6. We review a sentence for substantive reasonableness "under a deferential abuse-of-discretion standard." Gall v. United States, 552 U.S. 38, 41 (2007); see United States v. Betts, 886 F.3d 198, 201 (2d Cir. 2018). "[W]hen conducting substantive review, we take into account the totality of the circumstances, giving due deference to the sentencing judge's exercise of discretion, and bearing in mind the institutional advantages of district courts." United States v. Cavera, 550 F.3d 180, 190 (2d Cir. 2008) (in banc). A sentence is substantively unreasonable "only if it cannot be located within the range of permissible decisions." United States v. Bonilla, 618 F.3d 102, 108 (2d Cir. 2010) (internal quotation marks and citations omitted). "[I]n the overwhelming majority of cases, a Guidelines sentence will fall comfortably within the broad range of sentences that would be reasonable in the particular circumstances." United States v. Fernandez, 443 F.3d 19, 27 (2d Cir. 2006), abrogated on other grounds by Rita v. United States, 551 U.S. 338, 364 (2007).
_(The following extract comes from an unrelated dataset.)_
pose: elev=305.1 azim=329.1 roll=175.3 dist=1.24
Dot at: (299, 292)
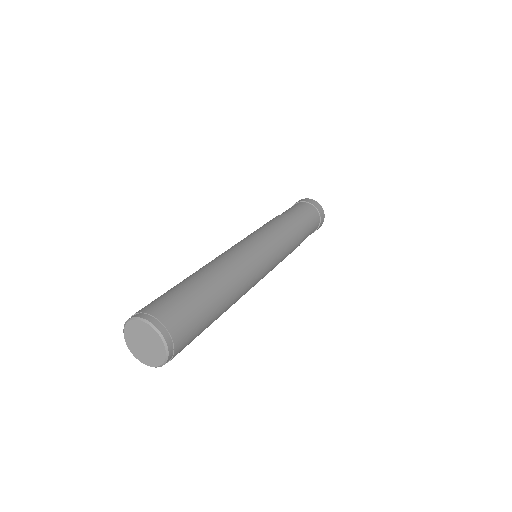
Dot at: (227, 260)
Kloszewski was sentenced to the low end of the correctly calculated guideline range. Kloszewski argues that his age (58) and his arrest prior to completion of the conspiracies merit a below-guidelines sentence. But Kloszewski has an extensive criminal history, is a career offender, and has not been deterred by prior sentences for narcotics offenses. In any event, we owe "due deference" to the district court, and we ignore what weight we ourselves would give each factor. Gall, 552 U.S. at 51. The sentence is within the range of permissible decisions.
We have considered Kloszewski's remaining arguments and find them to be without merit. For the foregoing reasons, we AFFIRM the judgment of the district court.